La pratique du mantra
Revenons maintenant au mantra lui-même. Cultiver une pratique quotidienne de récitation du Sutra du Cœur, l’un des enseignements primordiaux du bouddhisme Mahayana, est vanté comme étant une voie remplie de bienfaits transformateurs profonds. Le Sutra du Cœur à un l’immense potentiel de favoriser la sagesse et la compassion – des qualités qui sont au cœur du bouddhisme.
Quelques explications
Ce mantra décrit trois étapes dans la progression de « prajñā » sur la Voie :
- « gate » : la marche sur la Voie (le méditant ne s’identifie plus au spectacle et entame l’ascèse)
- « paragate » : la prajñāpāramitā fait connaître l’absence de nature propre des phénomènes, en vacuité
- « parasaṃgate » : éveil à la vacuité totale par extinction des agrégats individuels (les skandas).
Pour compléter ce qui précède, le mantra du Hridaya sutra rappelle les 5 chemins (marga) sur lesquels progressent les bodhisattvas :
- gate = voie d’accumulation (sambhara-marga),
- gate = voie d’union (prayoga-marga),
- paragate = voie de vision (darshana-marga)
- parasamgate = voie de méditation (bhavana-marga),
- bodhi = voie au-delà de l’apprentissage (ashaïksha-marga)
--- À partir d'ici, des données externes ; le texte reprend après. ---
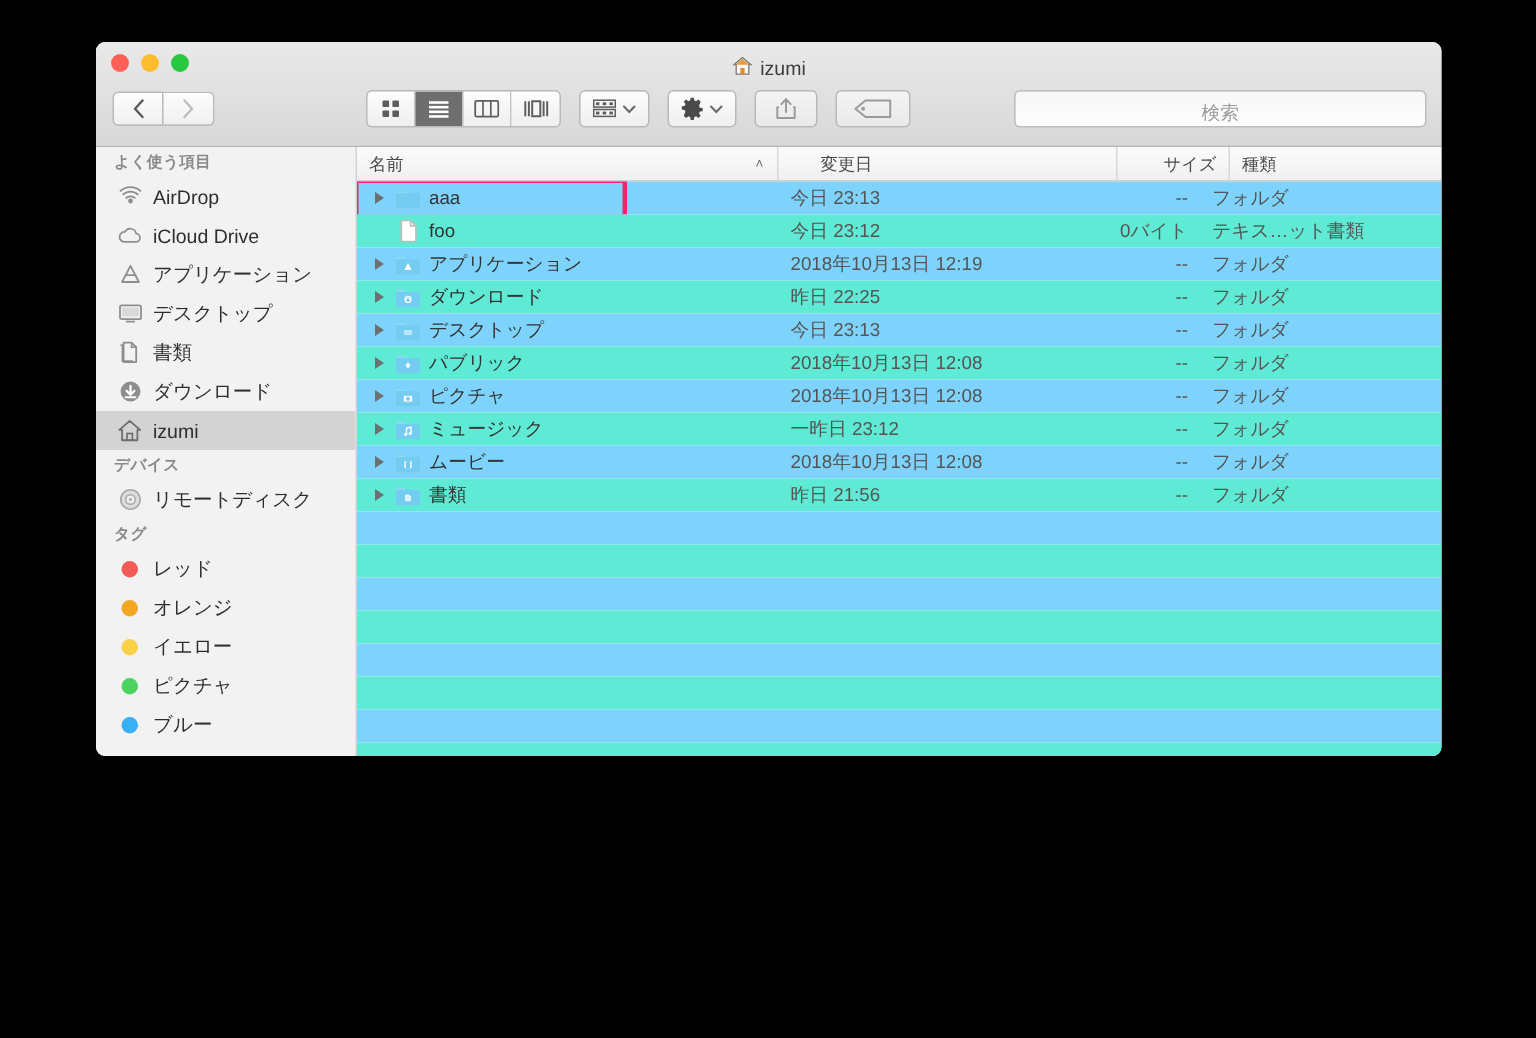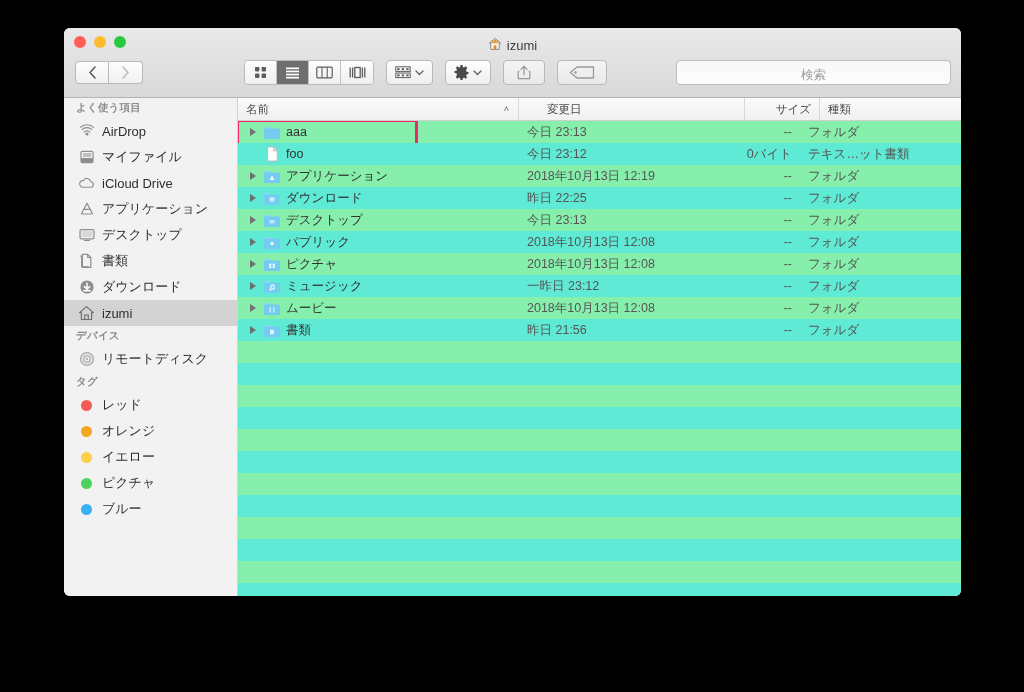"izumi" #finder-window { height: 568px -> 476px }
La naissance de la compassion
La récitation quotidienne de ce sutra révèle des couches de connaissances qui conduisent à une compréhension plus profonde de la « Shunyata » ou de la vacuité, ce qui à son tour permet de cultiver un profond sentiment d’« unité » avec tous les êtres. Le Sutra du cœur contient l’essence des enseignements du Bouddha – la compréhension de la vacuité, qui peut nous guider vers la libération de nous-mêmes et des autres de la souffrance. Selon les mots du vénérable Thich Nhat Hanh, un moine bouddhiste renommé, en pratiquant le Sutra du cœur, nous « pénétrons profondément dans l’enseignement du Bouddha sur la vacuité et réalisons la nature interdépendante de tous les êtres » (PlumVillage.org).
Selon le Dalaï Lama, « méditer sur la profonde sagesse de la vacuité telle qu’elle est encapsulée dans le Sutra du cœur dissout tous les obscurcissements mentaux […] apportant également une paix et une joie profondes ».
Encore une fois, dans cet article, je n’ai fait que compiler l’existant. J’apprends en même temps que vous un petit morceau du bouddhisme, dans lequel je reconnais des morceaux de l’hindouisme. Le Sutra du Coeur est le cœur (c’est le cas de le dire !) de l’enseignement du bouddhisme Mahayana. Il est difficile à comprendre pour nos esprits occidentaux. Alors, cet article est une première approche, une présentation, une introduction à la voie du bouddhisme.